=== EXERCISE DIRECTIONS ===
Give back the lines below verbatim, omitting all pictures.

=== GIVEN ENTRIES ===

- - - - -

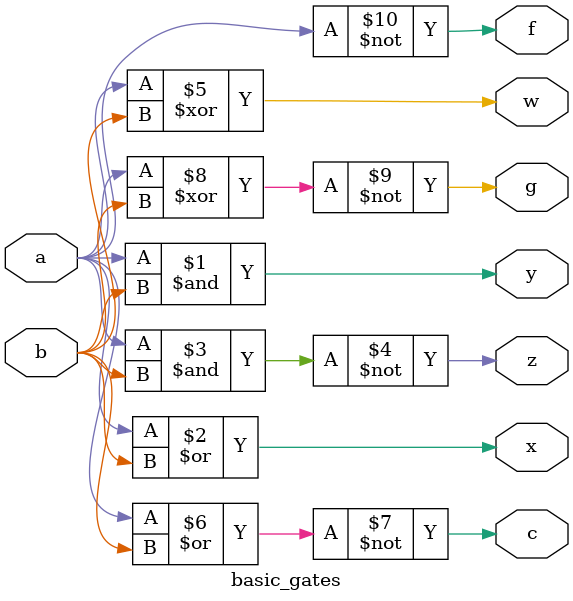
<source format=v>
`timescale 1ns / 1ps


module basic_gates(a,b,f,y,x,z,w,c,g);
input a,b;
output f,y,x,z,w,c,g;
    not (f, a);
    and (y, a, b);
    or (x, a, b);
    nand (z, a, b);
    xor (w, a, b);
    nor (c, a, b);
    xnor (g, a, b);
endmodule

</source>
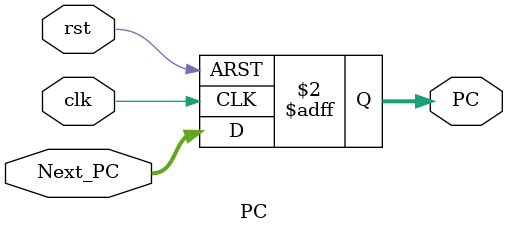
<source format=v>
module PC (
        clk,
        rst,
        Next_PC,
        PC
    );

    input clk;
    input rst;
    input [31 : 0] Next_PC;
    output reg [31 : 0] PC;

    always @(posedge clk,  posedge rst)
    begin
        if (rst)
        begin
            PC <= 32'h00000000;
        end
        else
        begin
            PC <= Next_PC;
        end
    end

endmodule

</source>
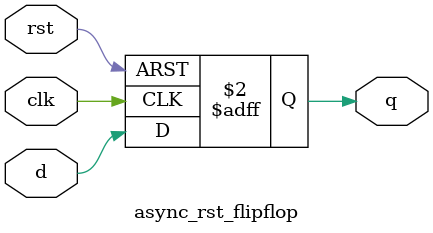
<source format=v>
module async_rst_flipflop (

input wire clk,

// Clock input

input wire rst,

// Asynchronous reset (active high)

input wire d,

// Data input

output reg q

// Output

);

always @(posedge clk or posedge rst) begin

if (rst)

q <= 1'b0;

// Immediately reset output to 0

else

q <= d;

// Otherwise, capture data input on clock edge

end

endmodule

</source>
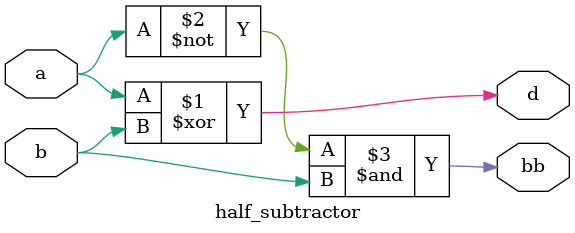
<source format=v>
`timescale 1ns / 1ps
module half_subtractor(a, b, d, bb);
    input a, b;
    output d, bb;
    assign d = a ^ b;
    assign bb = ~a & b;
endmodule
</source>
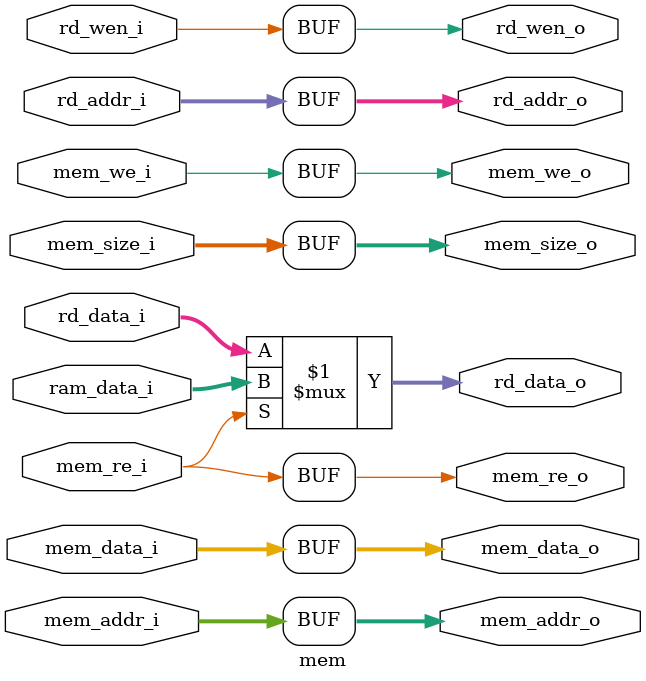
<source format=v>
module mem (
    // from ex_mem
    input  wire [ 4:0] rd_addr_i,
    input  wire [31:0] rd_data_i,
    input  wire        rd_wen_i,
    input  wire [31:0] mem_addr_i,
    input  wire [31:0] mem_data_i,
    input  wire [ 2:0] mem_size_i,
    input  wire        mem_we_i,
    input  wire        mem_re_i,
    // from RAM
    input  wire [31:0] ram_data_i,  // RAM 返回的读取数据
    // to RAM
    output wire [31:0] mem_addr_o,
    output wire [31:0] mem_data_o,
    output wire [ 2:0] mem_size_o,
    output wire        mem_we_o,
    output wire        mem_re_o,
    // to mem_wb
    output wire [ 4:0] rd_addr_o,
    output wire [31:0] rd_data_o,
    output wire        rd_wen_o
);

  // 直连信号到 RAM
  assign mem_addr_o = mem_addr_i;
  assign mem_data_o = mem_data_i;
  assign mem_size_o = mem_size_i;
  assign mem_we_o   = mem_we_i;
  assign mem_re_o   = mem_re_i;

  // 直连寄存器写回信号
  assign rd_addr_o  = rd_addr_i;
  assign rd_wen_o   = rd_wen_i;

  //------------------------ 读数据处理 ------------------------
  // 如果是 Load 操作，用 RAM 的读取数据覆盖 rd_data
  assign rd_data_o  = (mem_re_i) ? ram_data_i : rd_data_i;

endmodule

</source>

- - - - -

=== RESPONSE AREA ===
<source format=v>
`timescale 1ns / 1ps


module basic_gates(a,b,f,y,x,z,w,c,g);
input a,b;
output f,y,x,z,w,c,g;
    not (f, a);
    and (y, a, b);
    or (x, a, b);
    nand (z, a, b);
    xor (w, a, b);
    nor (c, a, b);
    xnor (g, a, b);
endmodule

</source>
<source format=v>
module PC (
        clk,
        rst,
        Next_PC,
        PC
    );

    input clk;
    input rst;
    input [31 : 0] Next_PC;
    output reg [31 : 0] PC;

    always @(posedge clk,  posedge rst)
    begin
        if (rst)
        begin
            PC <= 32'h00000000;
        end
        else
        begin
            PC <= Next_PC;
        end
    end

endmodule

</source>
<source format=v>
module async_rst_flipflop (

input wire clk,

// Clock input

input wire rst,

// Asynchronous reset (active high)

input wire d,

// Data input

output reg q

// Output

);

always @(posedge clk or posedge rst) begin

if (rst)

q <= 1'b0;

// Immediately reset output to 0

else

q <= d;

// Otherwise, capture data input on clock edge

end

endmodule

</source>
<source format=v>
`timescale 1ns / 1ps
module half_subtractor(a, b, d, bb);
    input a, b;
    output d, bb;
    assign d = a ^ b;
    assign bb = ~a & b;
endmodule
</source>
<source format=v>
module mem (
    // from ex_mem
    input  wire [ 4:0] rd_addr_i,
    input  wire [31:0] rd_data_i,
    input  wire        rd_wen_i,
    input  wire [31:0] mem_addr_i,
    input  wire [31:0] mem_data_i,
    input  wire [ 2:0] mem_size_i,
    input  wire        mem_we_i,
    input  wire        mem_re_i,
    // from RAM
    input  wire [31:0] ram_data_i,  // RAM 返回的读取数据
    // to RAM
    output wire [31:0] mem_addr_o,
    output wire [31:0] mem_data_o,
    output wire [ 2:0] mem_size_o,
    output wire        mem_we_o,
    output wire        mem_re_o,
    // to mem_wb
    output wire [ 4:0] rd_addr_o,
    output wire [31:0] rd_data_o,
    output wire        rd_wen_o
);

  // 直连信号到 RAM
  assign mem_addr_o = mem_addr_i;
  assign mem_data_o = mem_data_i;
  assign mem_size_o = mem_size_i;
  assign mem_we_o   = mem_we_i;
  assign mem_re_o   = mem_re_i;

  // 直连寄存器写回信号
  assign rd_addr_o  = rd_addr_i;
  assign rd_wen_o   = rd_wen_i;

  //------------------------ 读数据处理 ------------------------
  // 如果是 Load 操作，用 RAM 的读取数据覆盖 rd_data
  assign rd_data_o  = (mem_re_i) ? ram_data_i : rd_data_i;

endmodule

</source>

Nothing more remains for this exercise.